Records from a collection:
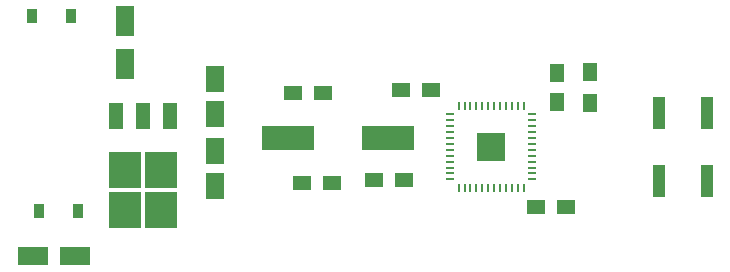
<source format=gbr>
G04 #@! TF.GenerationSoftware,KiCad,Pcbnew,(5.1.4)-1*
G04 #@! TF.CreationDate,2020-02-13T17:10:55+00:00*
G04 #@! TF.ProjectId,STM32L152_Dev_Board,53544d33-324c-4313-9532-5f4465765f42,rev?*
G04 #@! TF.SameCoordinates,Original*
G04 #@! TF.FileFunction,Paste,Top*
G04 #@! TF.FilePolarity,Positive*
%FSLAX46Y46*%
G04 Gerber Fmt 4.6, Leading zero omitted, Abs format (unit mm)*
G04 Created by KiCad (PCBNEW (5.1.4)-1) date 2020-02-13 17:10:55*
%MOMM*%
%LPD*%
G04 APERTURE LIST*
%ADD10R,1.500000X1.250000*%
%ADD11R,0.700000X0.250000*%
%ADD12R,0.250000X0.700000*%
%ADD13R,2.400000X2.400000*%
%ADD14R,4.500000X2.000000*%
%ADD15R,1.600000X2.200000*%
%ADD16R,1.000000X2.750000*%
%ADD17R,1.250000X1.500000*%
%ADD18R,1.600000X2.600000*%
%ADD19R,2.600000X1.600000*%
%ADD20R,0.900000X1.200000*%
%ADD21R,1.300000X1.500000*%
%ADD22R,2.750000X3.050000*%
%ADD23R,1.200000X2.200000*%
G04 APERTURE END LIST*
D10*
X178542000Y-134874000D03*
X176042000Y-134874000D03*
D11*
X180192000Y-136901750D03*
X180192000Y-137401750D03*
X180192000Y-137901750D03*
X180192000Y-138401750D03*
X180192000Y-138901750D03*
X180192000Y-139401750D03*
X180192000Y-139901750D03*
X180192000Y-140401750D03*
X180192000Y-140901750D03*
X180192000Y-141401750D03*
X180192000Y-141901750D03*
X180192000Y-142401750D03*
D12*
X180892000Y-143101750D03*
X181392000Y-143101750D03*
X181892000Y-143101750D03*
X182392000Y-143101750D03*
X182892000Y-143101750D03*
X183392000Y-143101750D03*
X183892000Y-143101750D03*
X184392000Y-143101750D03*
X184892000Y-143101750D03*
X185392000Y-143101750D03*
X185892000Y-143101750D03*
X186392000Y-143101750D03*
D11*
X187092000Y-142401750D03*
X187092000Y-141901750D03*
X187092000Y-141401750D03*
X187092000Y-140901750D03*
X187092000Y-140401750D03*
X187092000Y-139901750D03*
X187092000Y-139401750D03*
X187092000Y-138901750D03*
X187092000Y-138401750D03*
X187092000Y-137901750D03*
X187092000Y-137401750D03*
X187092000Y-136901750D03*
D12*
X186392000Y-136201750D03*
X185892000Y-136201750D03*
X185392000Y-136201750D03*
X184892000Y-136201750D03*
X184392000Y-136201750D03*
X183892000Y-136201750D03*
X183392000Y-136201750D03*
X182892000Y-136201750D03*
X182392000Y-136201750D03*
X181892000Y-136201750D03*
X181392000Y-136201750D03*
X180892000Y-136201750D03*
D13*
X183642000Y-139651750D03*
D14*
X166438000Y-138938000D03*
X174938000Y-138938000D03*
D15*
X160274000Y-139978000D03*
X160274000Y-142978000D03*
X160274000Y-136882000D03*
X160274000Y-133882000D03*
D16*
X201898000Y-142580000D03*
X201898000Y-136820000D03*
X197898000Y-136820000D03*
X197898000Y-142580000D03*
D17*
X189230000Y-135870000D03*
X189230000Y-133370000D03*
D10*
X166898000Y-135128000D03*
X169398000Y-135128000D03*
X167660000Y-142748000D03*
X170160000Y-142748000D03*
X189972000Y-144780000D03*
X187472000Y-144780000D03*
X176256000Y-142494000D03*
X173756000Y-142494000D03*
D18*
X152679400Y-129010000D03*
X152679400Y-132610000D03*
D19*
X144834200Y-148894800D03*
X148434200Y-148894800D03*
D20*
X148106400Y-128600200D03*
X144806400Y-128600200D03*
X148690600Y-145059400D03*
X145390600Y-145059400D03*
D21*
X192024000Y-133270000D03*
X192024000Y-135970000D03*
D22*
X152653000Y-141649000D03*
X155703000Y-144999000D03*
X155703000Y-141649000D03*
X152653000Y-144999000D03*
D23*
X151898000Y-137024000D03*
X154178000Y-137024000D03*
X156458000Y-137024000D03*
M02*

</source>
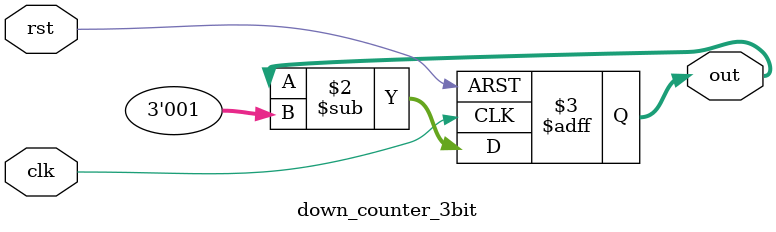
<source format=v>
`timescale 1ns / 1ps


module down_counter_3bit(clk, rst, out);
input rst, clk;
output reg [2:0]out;
always @(posedge clk or posedge rst)begin 
if(rst)
out <= 3'd7;
else
out <= out-3'd1;
end 
endmodule

</source>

Work to be completed: The answer must be every line from the records above that contains the word "APERTURE", copied out.

Solution to the exercise:
G04 APERTURE LIST*
G04 APERTURE END LIST*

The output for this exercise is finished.